Work order A:
Rewrite the section of the sustainability policy statement that opens with "STORE Capital Corporation" and closes with "a given property.", substituting "lessee" for each occurrence of "tenant".
Work order B:
Write the next part of the environmental sustainability policy statement, continuing after its final sentence.
Document text below:
Policy Statement on Environmental Sustainability

STORE Capital Corporation (“STORE Capital”) is a net-lease real estate investment trust.  We acquire single tenant operational real estate from business owners, and then lease the properties back to the business owners under net-leases, substantially all of which are triple-net. Under a triple-net lease, the tenant is solely responsible for operating the business conducted in the building subject to the lease, keeping the building in good order and repair, remodeling and updating the building as it deems appropriate to maximize business value, and paying the insurance, property taxes and other property-related expenses.  Under the triple-net lease model, therefore, it is the tenant, and not STORE Capital, that controls energy usage and decides when and how to implement environmentally sustainable practices at a given property.

 

While we do not control the business operations at our properties, as the property owner, we nevertheless recognize that the operation of commercial real estate assets can have a meaningful impact on the environment – particularly with respect to resource consumption and waste generation – and on the health of building occupants. At STORE Capital, we believe that being conscious of, and seeking to address, environmental impacts within our control, and supporting our tenant customers to do the same in their businesses, plays a role in building and sustaining successful enterprises.
End of Document text.
Data records below:
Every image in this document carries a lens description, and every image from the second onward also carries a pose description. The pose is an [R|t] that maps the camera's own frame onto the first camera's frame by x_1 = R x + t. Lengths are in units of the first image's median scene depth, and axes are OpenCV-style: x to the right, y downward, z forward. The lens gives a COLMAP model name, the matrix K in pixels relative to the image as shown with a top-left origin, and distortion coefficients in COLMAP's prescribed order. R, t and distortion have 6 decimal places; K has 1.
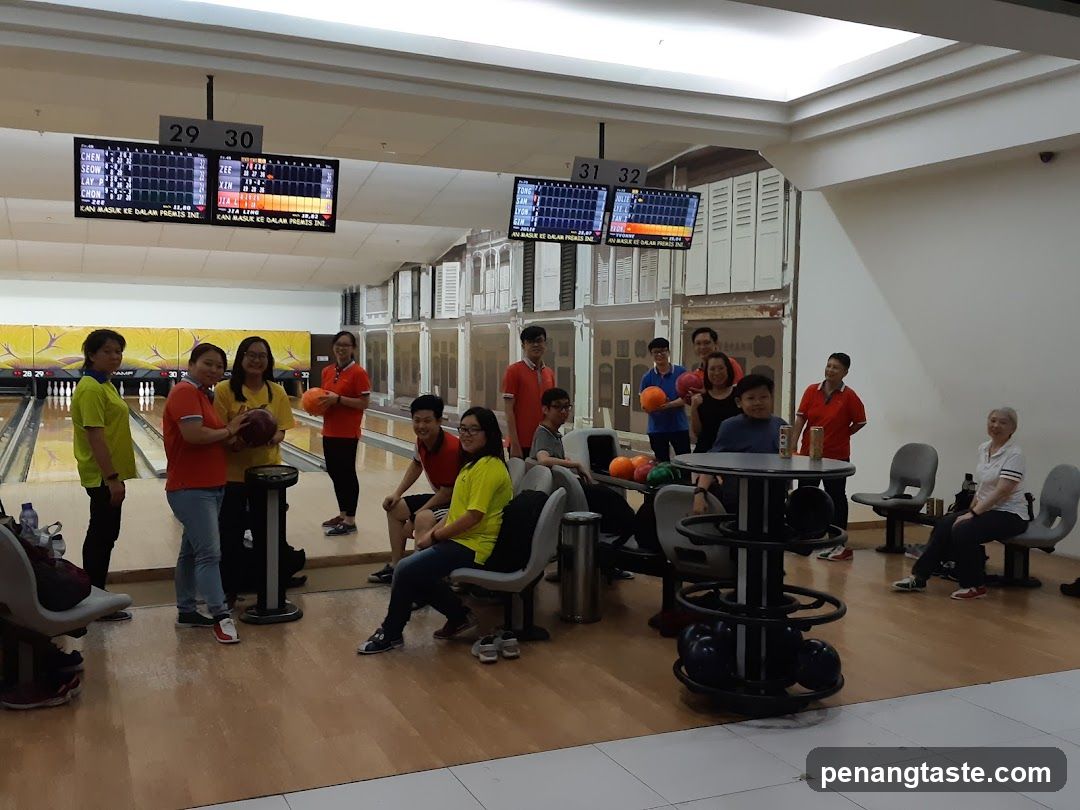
lens RADIAL K [[1035.3, 0, 540.0], [0, 1035.3, 405.0], [0, 0, 1]] dist [0.228708, -0.571805]
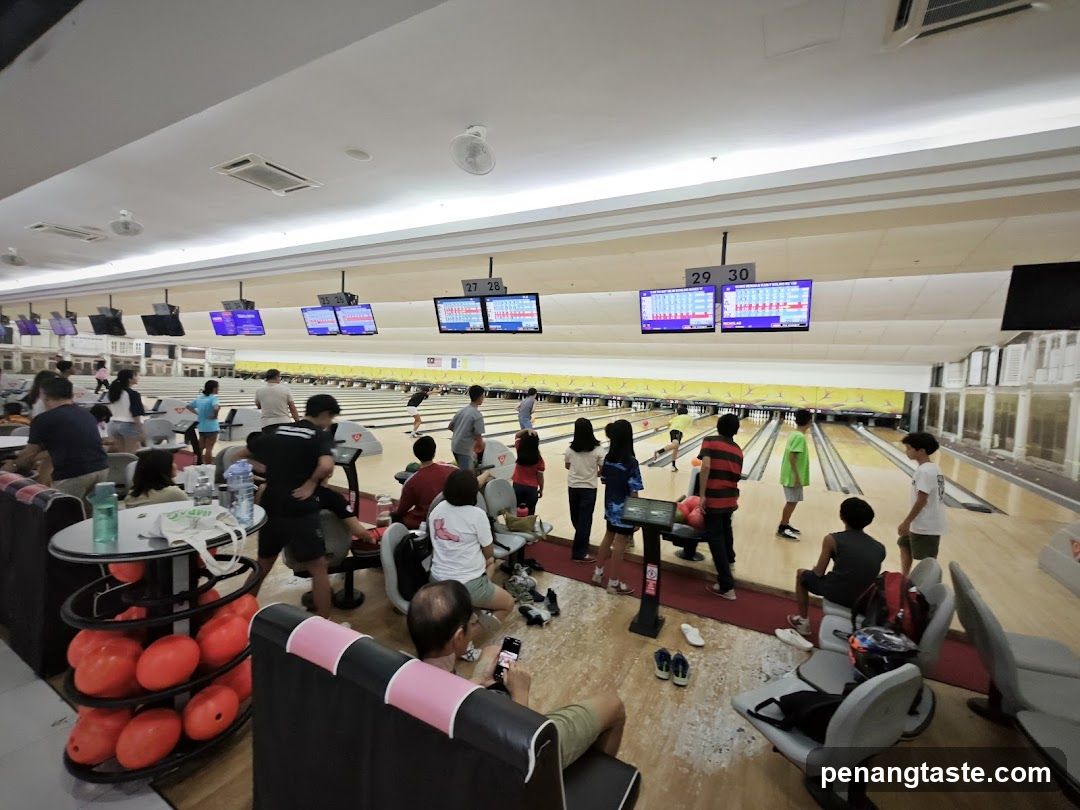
lens RADIAL K [[470.2, 0, 540.0], [0, 470.2, 405.0], [0, 0, 1]] dist [0.000038, -0.000010]
pose [[0.604841, 0.062590, -0.793882, 0.031111], [-0.079317, 0.996684, 0.018149, -0.023556], [0.792386, 0.051991, 0.607800, 0.161830]]
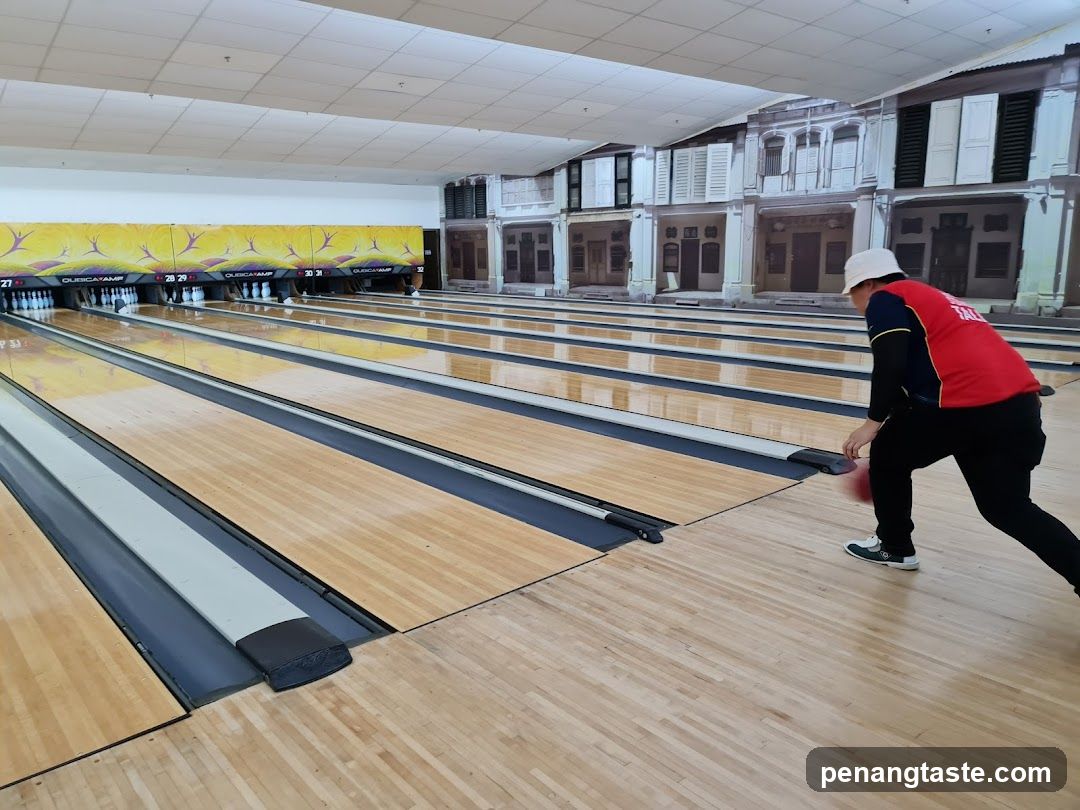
lens RADIAL K [[781.7, 0, 540.0], [0, 781.7, 405.0], [0, 0, 1]] dist [0.066589, -0.077970]
pose [[0.957954, -0.088184, 0.273036, -0.515357], [0.046179, 0.986579, 0.156621, -0.018998], [-0.283183, -0.137427, 0.949169, 0.329611]]
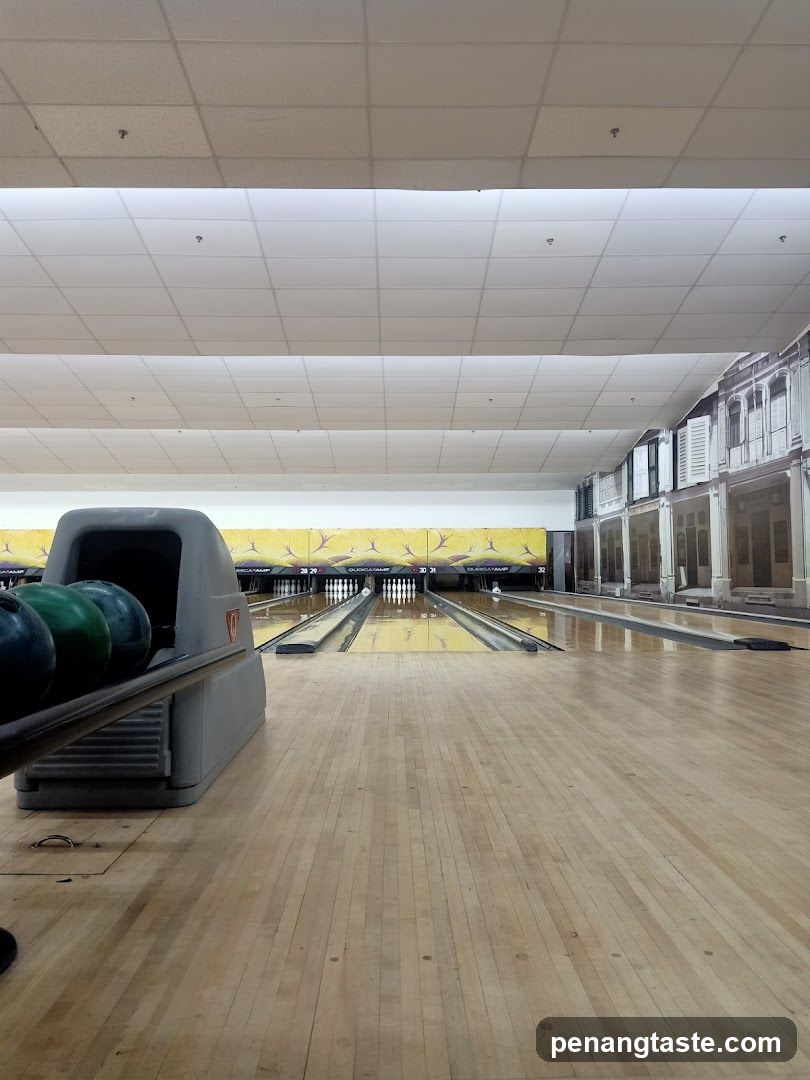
lens RADIAL K [[794.5, 0, 405.0], [0, 794.5, 540.0], [0, 0, 1]] dist [0.016564, 0.002519]
pose [[0.917780, -0.037592, -0.395305, -0.056025], [-0.000457, 0.995408, -0.095722, 0.026937], [0.397088, 0.088032, 0.913549, 0.346404]]
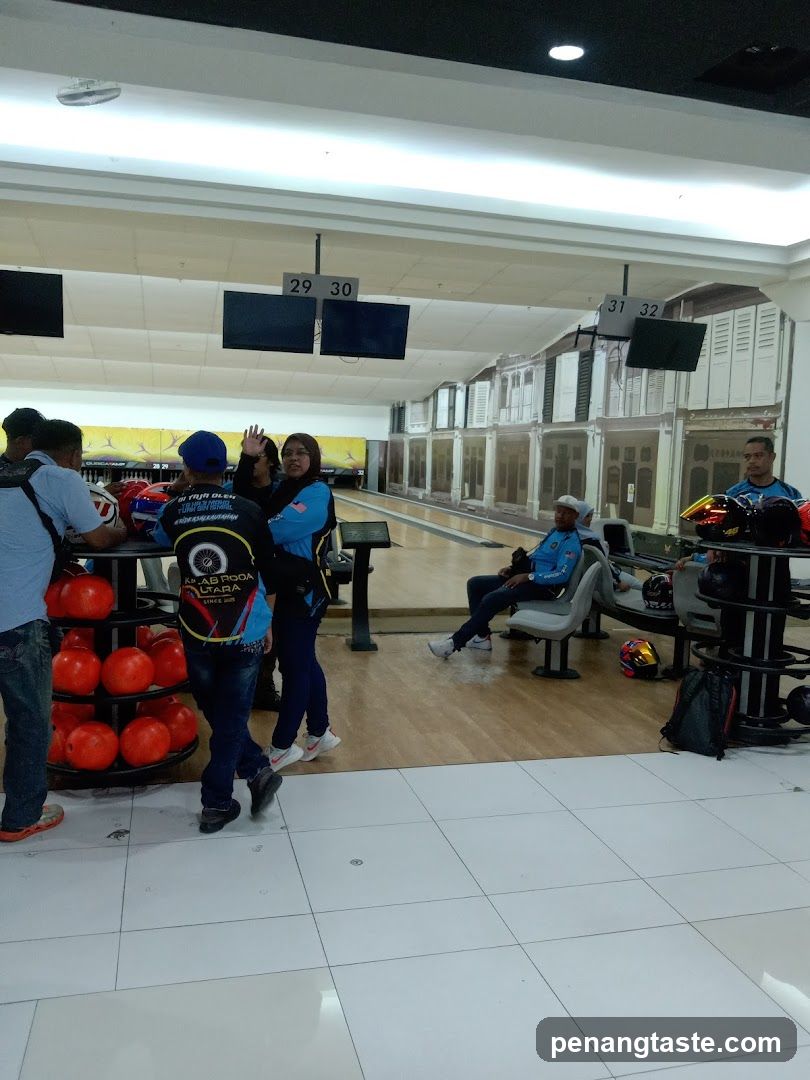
lens RADIAL K [[856.7, 0, 405.0], [0, 856.7, 540.0], [0, 0, 1]] dist [0.075465, -0.121238]
pose [[0.987175, 0.035149, -0.155724, -0.013042], [-0.028105, 0.998490, 0.047207, 0.003587], [0.157148, -0.042225, 0.986672, -0.016723]]
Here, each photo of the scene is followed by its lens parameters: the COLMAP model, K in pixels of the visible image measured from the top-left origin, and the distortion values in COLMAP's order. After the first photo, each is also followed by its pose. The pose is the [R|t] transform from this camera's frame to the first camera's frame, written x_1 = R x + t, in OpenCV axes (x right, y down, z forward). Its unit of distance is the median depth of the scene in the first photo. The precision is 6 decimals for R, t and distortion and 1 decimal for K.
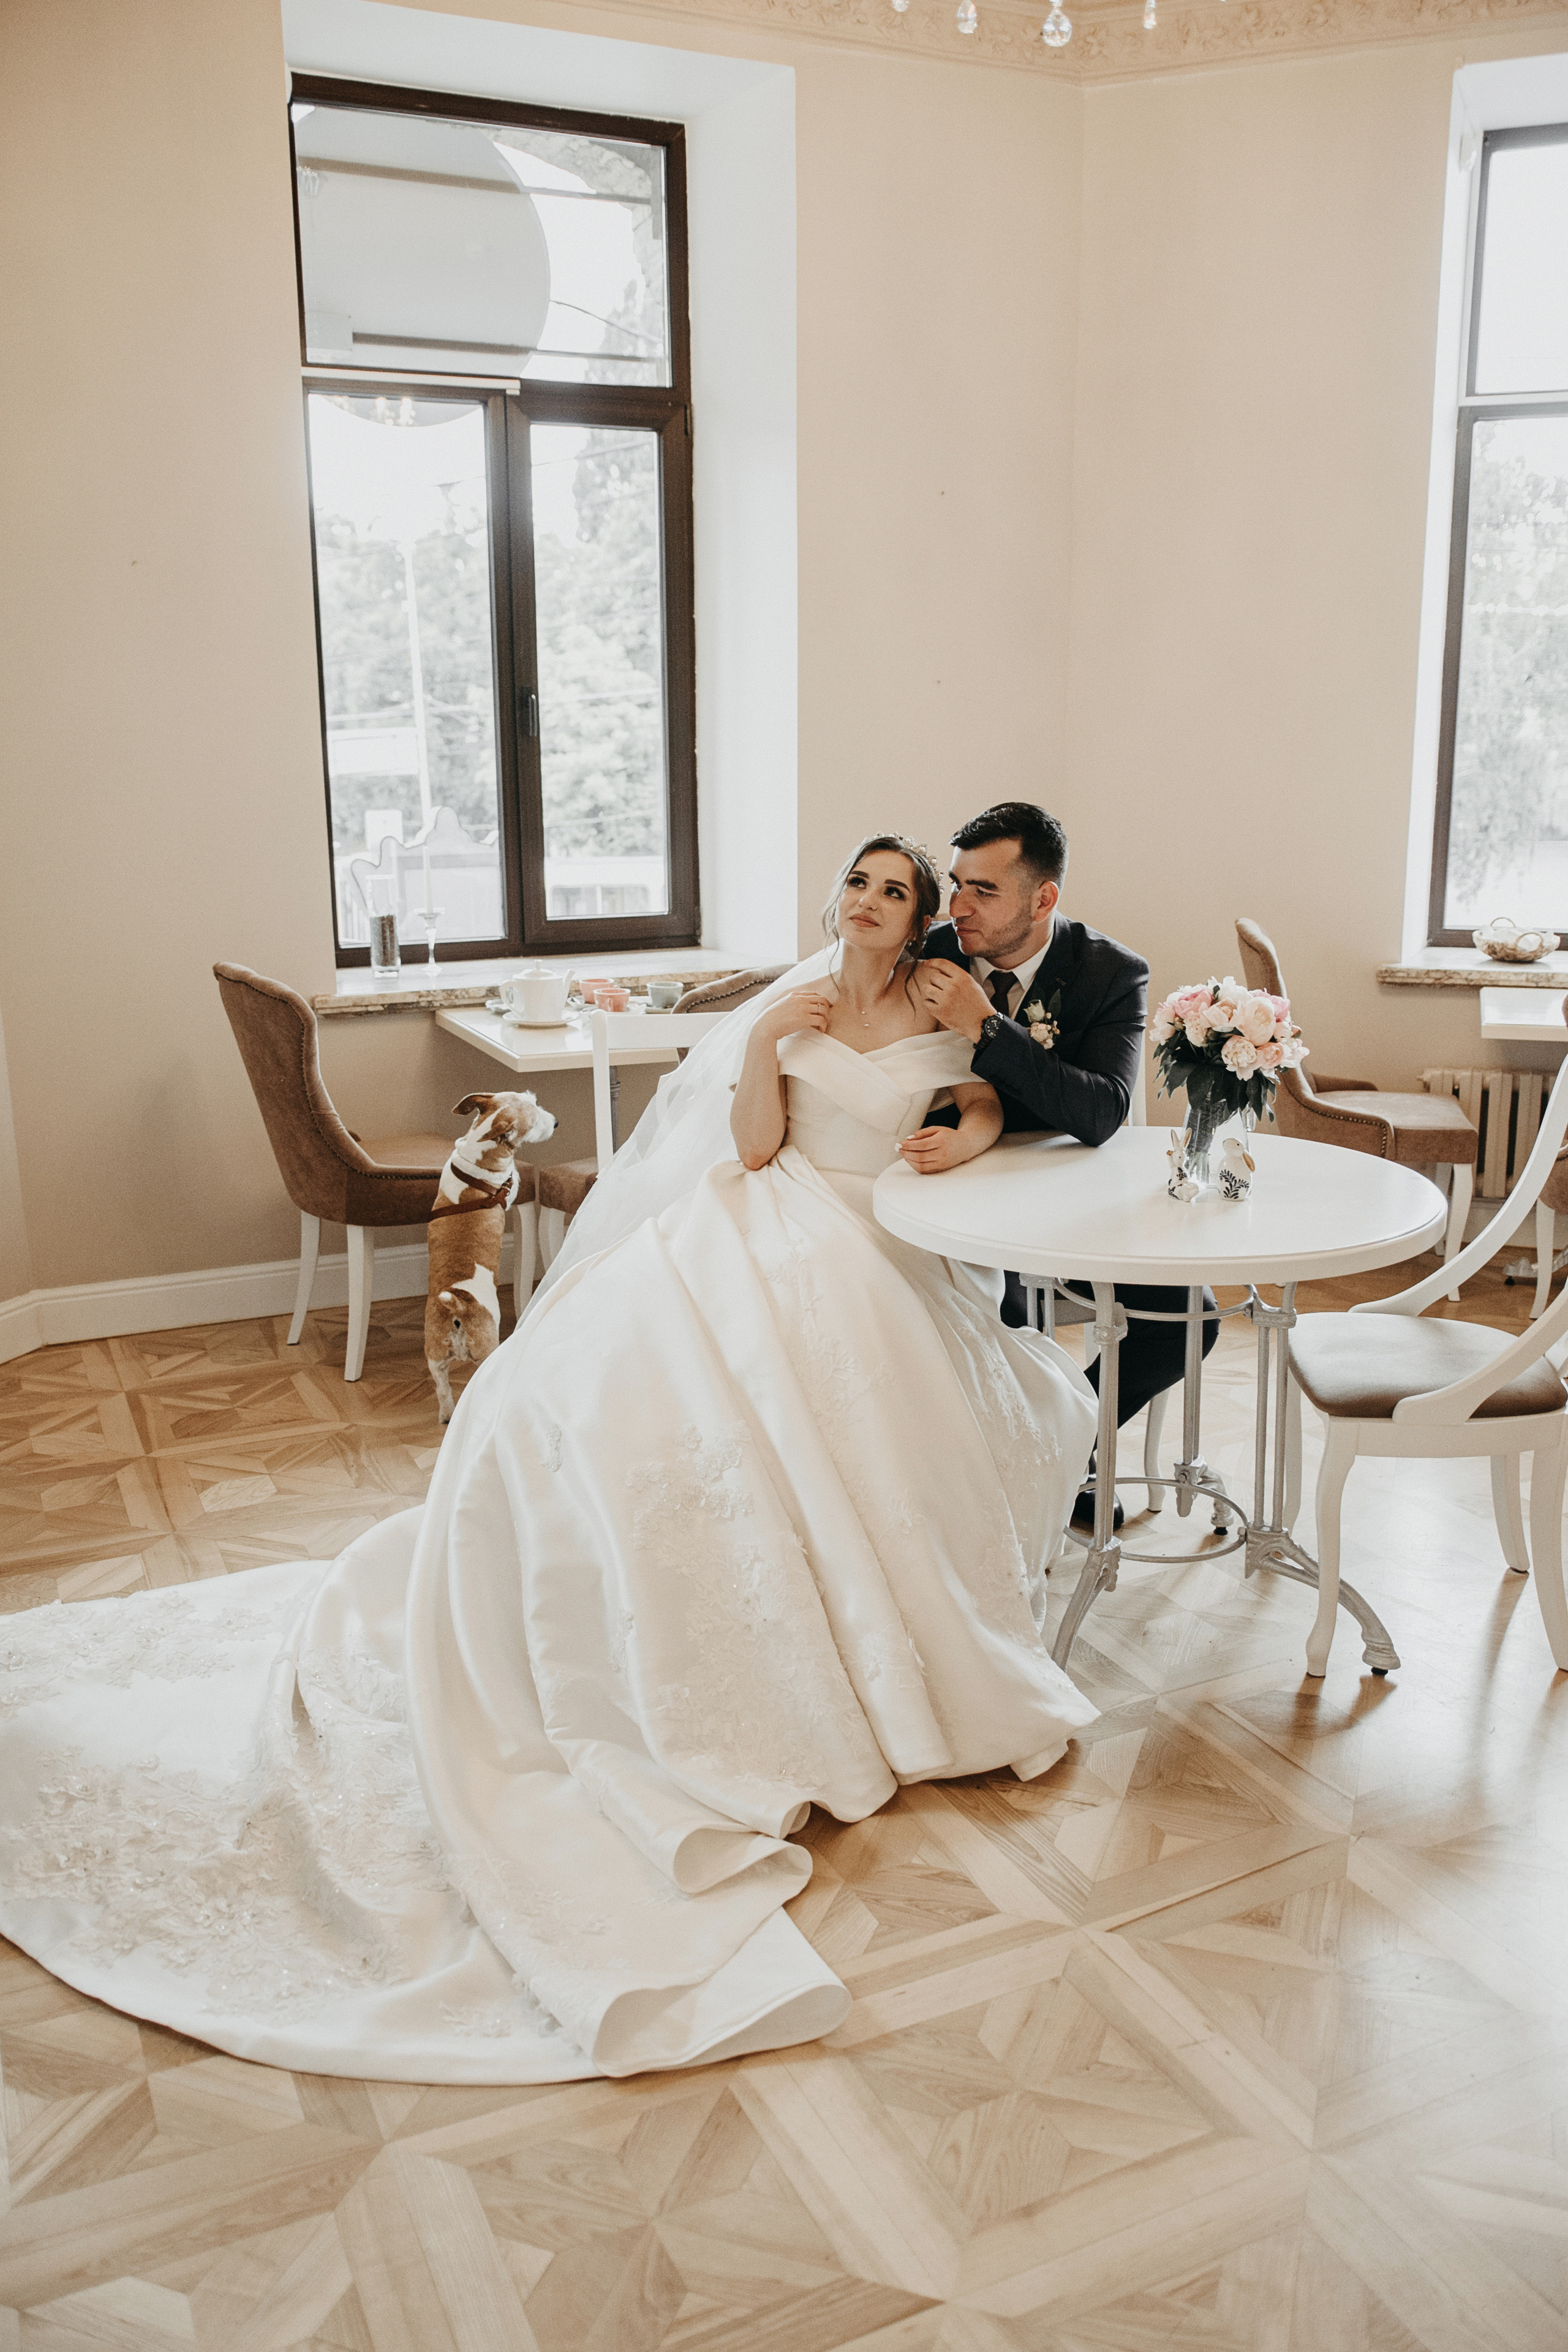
End of Data records.
Answer A:
STORE Capital Corporation (“STORE Capital”) is a net-lease real estate investment trust.  We acquire single lessee operational real estate from business owners, and then lease the properties back to the business owners under net-leases, substantially all of which are triple-net. Under a triple-net lease, the lessee is solely responsible for operating the business conducted in the building subject to the lease, keeping the building in good order and repair, remodeling and updating the building as it deems appropriate to maximize business value, and paying the insurance, property taxes and other property-related expenses.  Under the triple-net lease model, therefore, it is the lessee, and not STORE Capital, that controls energy usage and decides when and how to implement environmentally sustainable practices at a given property.

Answer B:
We are committed to operating our business responsibly, guarding our valuable reputation and creating long-term and sustainable value for our company through a robust business model and attentiveness to all our many stakeholders.  STORE Capital is committed to playing an important role for middle market and larger companies across America in order to help them succeed, while making a positive impact on our collective communities, both today and for future generations. 

 

As part of our attentiveness to environmental concerns, we intend to:

  • Continuously seek to understand the environmental risks and opportunities associated with our business practices;
  • Undertake initiatives to promote greater environmental awareness among our employees and to evaluate opportunities to enhance our processes; and
  • Promote awareness and engage with our tenants regarding sustainability practices and solutions.

 

Activities at STORE Capital’s Headquarters

 

As of September 30, 2018, we employed a total of 98 persons, all of whom operate from an approximately 27,000 square foot leased office suite on the first floor of a commercial office building in Scottsdale, Arizona.  At our corporate office, we engage in various actions that are designed to reduce our environmental footprint. These actions include:

  • Using energy-efficient, motion-activated lighting and programmable thermostats throughout our office;
  • Reducing or eliminating our employees’ use of plastics during the workday by providing reusable flatware and drinkware, as well as eco-friendly disposable utensils and flatware;
  • Participating in local and municipal carpool/transit/air quality programs, including a county-level travel reduction program;
  • Engaging in the recycling of paper and other office products, and seeking to develop partnerships with neighboring businesses for an enhanced recycling program; 
  • Defaulting our printers to double-sided printing to reduce paper usage; and
  • Striving to be paperless through the widespread use of computer tablets and laptop computers.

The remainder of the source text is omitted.